Can New York’s Hotel Industry Survive the Latest Union Victory?
Numerous New York City hotel owners are struggling to stay alive and their workers’ union isn’t exactly making it easy for them. In fact, there is a good chance that for many workers, their union has just put their employer out of business.
That’s because the unions representing workers at 75 hotels just won a $500 million severance payout from an arbiter, reports The Wall Street Journal. The funds are meant to compensate workers who lost their jobs. The reason why this happened is not some callous decision by the owners. It is because the tourism and hospitality industry in New York City has collapsed because of restrictions imposed due to the COVID-19 outbreak.

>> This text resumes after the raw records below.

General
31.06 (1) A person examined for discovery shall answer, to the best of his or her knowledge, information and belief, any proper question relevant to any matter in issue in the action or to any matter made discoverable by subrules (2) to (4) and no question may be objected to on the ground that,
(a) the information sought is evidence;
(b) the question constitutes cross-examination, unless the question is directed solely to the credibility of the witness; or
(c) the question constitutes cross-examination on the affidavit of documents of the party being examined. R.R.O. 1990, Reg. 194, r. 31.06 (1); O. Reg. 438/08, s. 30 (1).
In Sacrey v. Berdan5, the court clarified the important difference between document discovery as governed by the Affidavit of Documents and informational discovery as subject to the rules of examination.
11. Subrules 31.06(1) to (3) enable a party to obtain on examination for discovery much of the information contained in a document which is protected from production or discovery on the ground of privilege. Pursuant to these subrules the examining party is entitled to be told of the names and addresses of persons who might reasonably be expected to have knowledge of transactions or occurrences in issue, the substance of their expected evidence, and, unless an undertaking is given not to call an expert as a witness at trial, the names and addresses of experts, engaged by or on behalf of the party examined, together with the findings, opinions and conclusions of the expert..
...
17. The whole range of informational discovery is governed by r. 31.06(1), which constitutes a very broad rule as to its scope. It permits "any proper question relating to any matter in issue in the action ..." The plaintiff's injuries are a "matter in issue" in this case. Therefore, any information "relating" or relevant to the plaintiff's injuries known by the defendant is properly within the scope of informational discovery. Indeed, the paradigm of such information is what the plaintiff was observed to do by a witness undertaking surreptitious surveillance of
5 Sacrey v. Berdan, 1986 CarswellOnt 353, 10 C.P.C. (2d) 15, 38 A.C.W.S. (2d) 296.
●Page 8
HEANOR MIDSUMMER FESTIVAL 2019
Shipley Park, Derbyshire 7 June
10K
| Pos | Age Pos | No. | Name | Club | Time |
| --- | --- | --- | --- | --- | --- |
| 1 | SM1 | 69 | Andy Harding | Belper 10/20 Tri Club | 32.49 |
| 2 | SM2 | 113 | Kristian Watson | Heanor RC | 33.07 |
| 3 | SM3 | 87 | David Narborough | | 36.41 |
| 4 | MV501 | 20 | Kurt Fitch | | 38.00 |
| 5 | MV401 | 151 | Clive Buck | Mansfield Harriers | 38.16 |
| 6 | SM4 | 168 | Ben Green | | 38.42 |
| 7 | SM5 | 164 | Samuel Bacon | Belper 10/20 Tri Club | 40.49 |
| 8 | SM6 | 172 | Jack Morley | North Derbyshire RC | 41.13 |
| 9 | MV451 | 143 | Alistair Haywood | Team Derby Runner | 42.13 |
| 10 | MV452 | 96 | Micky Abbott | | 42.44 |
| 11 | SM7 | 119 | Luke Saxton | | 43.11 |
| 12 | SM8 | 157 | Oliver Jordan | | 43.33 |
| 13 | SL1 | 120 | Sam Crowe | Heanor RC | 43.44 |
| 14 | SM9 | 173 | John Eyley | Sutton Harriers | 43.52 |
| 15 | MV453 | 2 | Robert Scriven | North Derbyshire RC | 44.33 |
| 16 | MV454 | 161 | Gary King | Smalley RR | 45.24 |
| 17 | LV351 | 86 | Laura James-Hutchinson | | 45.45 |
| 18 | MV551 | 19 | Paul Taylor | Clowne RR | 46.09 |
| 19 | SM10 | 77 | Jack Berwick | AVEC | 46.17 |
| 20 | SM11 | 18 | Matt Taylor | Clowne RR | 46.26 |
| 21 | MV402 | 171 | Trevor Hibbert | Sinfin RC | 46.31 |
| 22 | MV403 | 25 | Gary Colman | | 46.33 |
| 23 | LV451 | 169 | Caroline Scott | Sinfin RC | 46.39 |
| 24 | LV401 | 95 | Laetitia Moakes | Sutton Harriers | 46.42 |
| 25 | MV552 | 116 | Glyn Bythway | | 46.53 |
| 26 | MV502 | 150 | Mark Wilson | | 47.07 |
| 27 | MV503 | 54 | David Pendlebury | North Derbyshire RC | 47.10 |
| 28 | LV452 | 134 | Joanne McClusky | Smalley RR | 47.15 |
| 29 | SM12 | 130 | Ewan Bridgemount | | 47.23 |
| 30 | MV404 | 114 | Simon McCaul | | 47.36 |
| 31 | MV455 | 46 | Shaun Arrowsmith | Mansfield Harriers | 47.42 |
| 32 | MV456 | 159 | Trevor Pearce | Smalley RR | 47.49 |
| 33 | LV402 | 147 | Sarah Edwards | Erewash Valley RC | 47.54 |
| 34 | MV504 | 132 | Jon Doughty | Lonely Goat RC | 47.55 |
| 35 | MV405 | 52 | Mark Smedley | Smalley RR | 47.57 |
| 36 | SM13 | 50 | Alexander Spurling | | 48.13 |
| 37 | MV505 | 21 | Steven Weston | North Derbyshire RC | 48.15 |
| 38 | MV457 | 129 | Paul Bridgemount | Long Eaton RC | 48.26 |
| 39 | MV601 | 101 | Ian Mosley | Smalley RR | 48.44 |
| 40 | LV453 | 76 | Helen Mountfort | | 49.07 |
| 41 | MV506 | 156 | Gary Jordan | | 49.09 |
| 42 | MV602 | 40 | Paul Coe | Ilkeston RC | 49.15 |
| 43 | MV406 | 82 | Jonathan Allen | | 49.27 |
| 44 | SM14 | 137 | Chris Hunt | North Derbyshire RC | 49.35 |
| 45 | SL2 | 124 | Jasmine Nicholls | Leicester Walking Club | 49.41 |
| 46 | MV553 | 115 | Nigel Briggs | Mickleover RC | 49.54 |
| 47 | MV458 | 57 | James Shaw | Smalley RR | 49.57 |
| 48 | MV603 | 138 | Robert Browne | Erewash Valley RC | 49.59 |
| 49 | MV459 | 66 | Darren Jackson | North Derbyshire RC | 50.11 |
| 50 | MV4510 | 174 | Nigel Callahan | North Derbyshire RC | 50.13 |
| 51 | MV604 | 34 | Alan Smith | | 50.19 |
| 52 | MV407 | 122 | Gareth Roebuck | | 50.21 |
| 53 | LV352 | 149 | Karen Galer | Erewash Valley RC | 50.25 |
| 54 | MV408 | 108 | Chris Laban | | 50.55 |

The hotel owners didn’t want to send the workers home, but when their businesses are running at an estimated 10 percent capacity what other choice did they have?
The unions’ job is to represent the workers, not the owners, of course, and their members are hurting, so it is not surprising that they would try to get as much as they could. Still, a payout this large carries a very real risk of making some of the businesses shut down entirely, so the members may not have a job to return to when the crisis passes. Some of the city’s largest hotels like the Roosevelt and the Hilton Times Square have already announced that they will closed permanently. Others are sure to follow. “Any hotel without access to capital will collapse over the next few months,” hotel owner Richard Born told the Journal.
Hotel Trades Council President Rich Maroko, who represents most of the workers, had an interesting response to the hotel owners’ concerns. He told the Journal that while it was true that the hotels “are closed because there are no guests,” the payout shouldn’t cause any problems because the owners can make it in installments. “If anything, paying severance over time gives hotels an incentive to reopen so they can cease making payments,” Maroko said.
Exactly how the hotels are supposed to do that without guests to serve was not clear.